Issue is , these are dynamic entries which cannot be removed by gc.  And there is no
Threshold applicable on it.  I feel like, this may be exploited.
Zheng Li March 19, 2024, 9:42 a.m. UTC | #4
It's not an issue, the loopback device can only be created by kernel
itself, loopback neigh entry also can only be created by kernel, one
loopback neigh for ipv4 ,one for ipv6, impossible that the num of
loopback neigh entries exceeds 2.

Ratheesh Kannoth <rkannoth@marvell.com> 于2024年3月18日周一 23:36写道:
>
> > From: James Lee <lizheng043@gmail.com>
> > Sent: Monday, March 18, 2024 2:09 PM
> > To: Ratheesh Kannoth <rkannoth@marvell.com>
> > Cc: linux-kernel@vger.kernel.org; netdev@vger.kernel.org;
> > nhorman@tuxdriver.com; davem@davemloft.net; jmorris@namei.org;
> > James.Z.Li@dell.com
> > Subject: [EXTERNAL] Re: [PATCH] neighbour: guarantee the localhost
> > connections be established successfully even the ARP table is full
> >
> > Prioritize security for external emails: Confirm sender and content safety
> > before clicking links or opening attachments
> >
> > ----------------------------------------------------------------------
> > loopback neigh is a special device in the neighbour system which is used by all
> > local communications and state is NUD_NOARP.
> > Any setting value of gc_thresh3 might encounter arp table be full, manually
> > increasing gc_thresh3 can resolve this issue for every time, but we hope this
> > issue automatically be resolved in Linux kernel for all local communications
> > whenever ARP table is full, rather than manually operation as a workaround.
>
> Issue is , these are dynamic entries which cannot be removed by gc.  And there is no
> Threshold applicable on it.  I feel like, this may be exploited.
>
Ratheesh Kannoth March 22, 2024, 3:37 a.m. UTC | #5
> From: James Lee <lizheng043@gmail.com>
> Sent: Tuesday, March 19, 2024 3:13 PM
> To: Ratheesh Kannoth <rkannoth@marvell.com>
> Cc: linux-kernel@vger.kernel.org; netdev@vger.kernel.org;
> nhorman@tuxdriver.com; davem@davemloft.net; jmorris@namei.org;
> James.Z.Li@dell.com
> Subject: Re: [EXTERNAL] Re: [PATCH] neighbour: guarantee the localhost
> connections be established successfully even the ARP table is full
> 
> It's not an issue, the loopback device can only be created by kernel itself,
> loopback neigh entry also can only be created by kernel, one loopback neigh
> for ipv4 ,one for ipv6, impossible that the num of loopback neigh entries
> exceeds 2.
ACK. I still feel like a hack. Please post a new patch version. Let maintainers take a call.
Zheng Li March 28, 2024, 8:41 a.m. UTC | #6
It's not an issue, why need "post a new patch version"?

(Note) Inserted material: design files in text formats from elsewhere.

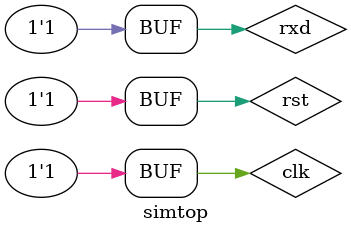
<source format=sv>
`timescale 1ns / 1ps


module simtop();
    logic clk, rst;
    logic rxd, txd;
    logic [15:0] LED;
    parameter STEP = 50; // clk(#10) * 5

    task uart(input logic [7:0] data);
    begin
    #STEP rxd = 0;
    #STEP rxd = data[0];
    #STEP rxd = data[1];
    #STEP rxd = data[2];
    #STEP rxd = data[3];
    #STEP rxd = data[4];
    #STEP rxd = data[5];
    #STEP rxd = data[6];
    #STEP rxd = data[7];
    #STEP rxd = 1;
    end
    endtask
    
    always  begin
        clk = 1'b0;
        #5 clk = 1'b1;
        #5;
    end

        logic [7:0] data;
    initial begin
        rxd = 1;
        rst = 1'b0;
        #13 rst = 1'b1;        
        //repeat(30) 
        #500;
        uart(3);
        uart(0);
        uart(0);
        uart(0);
        
        uart(8'd5);
        uart(0);
        uart(8'd128);
        uart(1);
        
        uart(182);
        uart(1);
        uart(0);
        uart(0);
        
        uart(135);
        uart(0);
        uart(0);
        uart(0);
        
        uart(0);
        

        //end
                
    end

    design_2_wrapper dut(.sys_clock (clk), .reset (rst), .rxd(rxd), .txd(txd), .LED);
    //design_2_axi_vip_0_0_slv_mem_t agent;
  //  initial begin
  //      agent = new("AXI Slave Agent", dut.design_2_i.axi_vip_0.inst.IF);
   //     agent.start_slave();
  //  end
endmodule
</source>
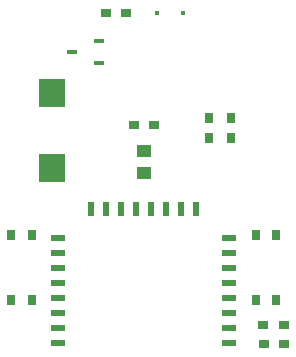
<source format=gbr>
G04 DipTrace 3.2.0.1*
G04 BottomPaste.gbr*
%MOIN*%
G04 #@! TF.FileFunction,Paste,Bot*
G04 #@! TF.Part,Single*
%ADD47R,0.029528X0.035433*%
%ADD49R,0.051181X0.019685*%
%ADD51R,0.019685X0.051181*%
%ADD63R,0.033465X0.017717*%
%ADD65R,0.015748X0.015748*%
%ADD67R,0.051181X0.043307*%
%ADD69R,0.086614X0.094488*%
%ADD71R,0.035433X0.031496*%
%ADD73R,0.031496X0.035433*%
%FSLAX26Y26*%
G04*
G70*
G90*
G75*
G01*
G04 BotPaste*
%LPD*%
D73*
X216946Y635568D3*
Y568639D3*
D71*
X465993Y-54694D3*
X399064D3*
D69*
X-306919Y721218D3*
Y469236D3*
D67*
X-417Y452264D3*
Y527067D3*
D65*
X129680Y985823D3*
X43066D3*
D63*
X-147833Y893759D3*
Y818955D3*
X-238385Y856357D3*
D73*
X291196Y636280D3*
Y569350D3*
D71*
X-31698Y612493D3*
X35231D3*
X467416Y-115720D3*
X400487D3*
X-59610Y985885D3*
X-126539D3*
D51*
X-174803Y334646D3*
X-124803D3*
X-74803D3*
X-24803D3*
X25197D3*
X75197D3*
X125197D3*
X175197D3*
D49*
X285433Y237795D3*
Y187795D3*
Y137795D3*
Y87795D3*
Y37795D3*
Y-12205D3*
Y-62205D3*
Y-112205D3*
X-285433Y237795D3*
Y187795D3*
Y137795D3*
Y87795D3*
Y37795D3*
Y-12205D3*
Y-62205D3*
Y-112205D3*
D47*
X374016Y248228D3*
X440945D3*
X374016Y29724D3*
X440945D3*
X-440945Y248228D3*
X-374016D3*
X-440945Y29724D3*
X-374016D3*
M02*

</source>
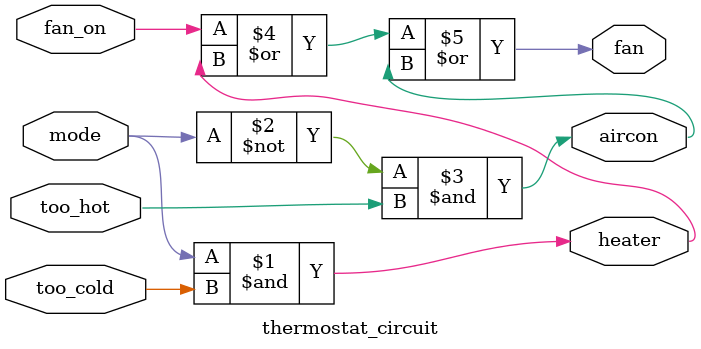
<source format=v>
module thermostat_circuit(
   input too_cold,
   input too_hot,
   input mode,
   input fan_on,
   output heater,
   output aircon,
   output fan
); 
	assign heater = mode&too_cold;
	assign aircon = ~mode&too_hot;
	assign fan = fan_on|heater|aircon;
endmodule 
</source>
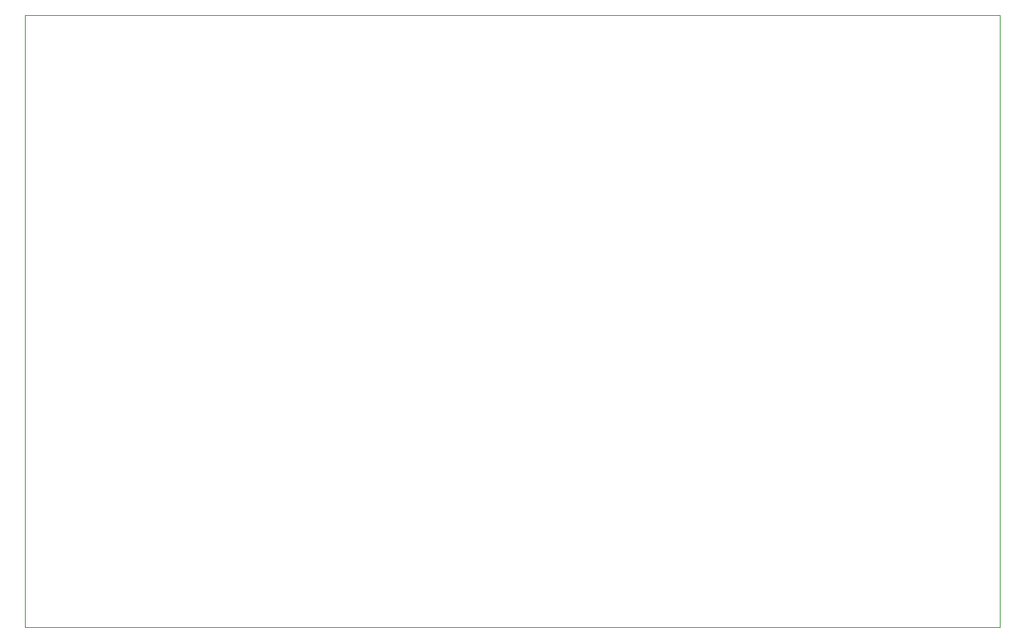
<source format=gbr>
%TF.GenerationSoftware,KiCad,Pcbnew,(6.0.1)*%
%TF.CreationDate,2022-02-05T13:32:02+01:00*%
%TF.ProjectId,ucdev_board,75636465-765f-4626-9f61-72642e6b6963,rev?*%
%TF.SameCoordinates,Original*%
%TF.FileFunction,Profile,NP*%
%FSLAX46Y46*%
G04 Gerber Fmt 4.6, Leading zero omitted, Abs format (unit mm)*
G04 Created by KiCad (PCBNEW (6.0.1)) date 2022-02-05 13:32:02*
%MOMM*%
%LPD*%
G01*
G04 APERTURE LIST*
%TA.AperFunction,Profile*%
%ADD10C,0.050000*%
%TD*%
G04 APERTURE END LIST*
D10*
X53340000Y-17780000D02*
X162560000Y-17780000D01*
X162560000Y-17780000D02*
X162560000Y-86360000D01*
X53340000Y-86360000D02*
X53340000Y-17780000D01*
X162560000Y-86360000D02*
X53340000Y-86360000D01*
M02*

</source>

Ratheesh Kannoth <rkannoth@marvell.com> 于2024年3月22日周五 11:37写道:
>
> > From: James Lee <lizheng043@gmail.com>
> > Sent: Tuesday, March 19, 2024 3:13 PM
> > To: Ratheesh Kannoth <rkannoth@marvell.com>
> > Cc: linux-kernel@vger.kernel.org; netdev@vger.kernel.org;
> > nhorman@tuxdriver.com; davem@davemloft.net; jmorris@namei.org;
> > James.Z.Li@dell.com
> > Subject: Re: [EXTERNAL] Re: [PATCH] neighbour: guarantee the localhost
> > connections be established successfully even the ARP table is full
> >
> > It's not an issue, the loopback device can only be created by kernel itself,
> > loopback neigh entry also can only be created by kernel, one loopback neigh
> > for ipv4 ,one for ipv6, impossible that the num of loopback neigh entries
> > exceeds 2.
> ACK. I still feel like a hack. Please post a new patch version. Let maintainers take a call.
Ratheesh Kannoth March 28, 2024, 8:55 a.m. UTC | #7
> From: James Lee <lizheng043@gmail.com>
> Sent: Thursday, March 28, 2024 2:11 PM
> To: Ratheesh Kannoth <rkannoth@marvell.com>
> Cc: linux-kernel@vger.kernel.org; netdev@vger.kernel.org;
> nhorman@tuxdriver.com; davem@davemloft.net; jmorris@namei.org;
> James.Z.Li@dell.com; Simon Horman <horms@kernel.org>
> Subject: Re: [EXTERNAL] Re: [PATCH] neighbour: guarantee the localhost
> connections be established successfully even the ARP table is full
> 

> It's not an issue, 
Please don’t top post

 >why need "post a new patch version"?
ASFAIK, only https://patchwork.kernel.org/project/netdevbpf/list/ will be actively looked up to merge patches.
I could be wrong. 

> 
> Ratheesh Kannoth <rkannoth@marvell.com> 于2024年3月22日周五
> 11:37写道:
> >
> > > From: James Lee <lizheng043@gmail.com>
> > > Sent: Tuesday, March 19, 2024 3:13 PM
> > > To: Ratheesh Kannoth <rkannoth@marvell.com>
> > > Cc: linux-kernel@vger.kernel.org; netdev@vger.kernel.org;
> > > nhorman@tuxdriver.com; davem@davemloft.net; jmorris@namei.org;
> > > James.Z.Li@dell.com
> > > Subject: Re: [EXTERNAL] Re: [PATCH] neighbour: guarantee the
> > > localhost connections be established successfully even the ARP table
> > > is full
> > >
> > > It's not an issue, the loopback device can only be created by kernel
> > > itself, loopback neigh entry also can only be created by kernel, one
> > > loopback neigh for ipv4 ,one for ipv6, impossible that the num of
> > > loopback neigh entries exceeds 2.
> > ACK. I still feel like a hack. Please post a new patch version. Let maintainers
> take a call.
diff mbox series

Patch

diff --git a/net/core/neighbour.c b/net/core/neighbour.c
index 552719c3bbc3..d96dee3d4af6 100644
--- a/net/core/neighbour.c
+++ b/net/core/neighbour.c
@@ -734,7 +734,10 @@  ___neigh_create(struct neigh_table *tbl, const void *pkey,
 struct neighbour *__neigh_create(struct neigh_table *tbl, const void *pkey,
 				 struct net_device *dev, bool want_ref)
 {
-	return ___neigh_create(tbl, pkey, dev, 0, false, want_ref);
+	if (dev->flags & IFF_LOOPBACK)
+		return ___neigh_create(tbl, pkey, dev, 0, true, want_ref);
+	else
+		return ___neigh_create(tbl, pkey, dev, 0, false, want_ref);
 }
 EXPORT_SYMBOL(__neigh_create);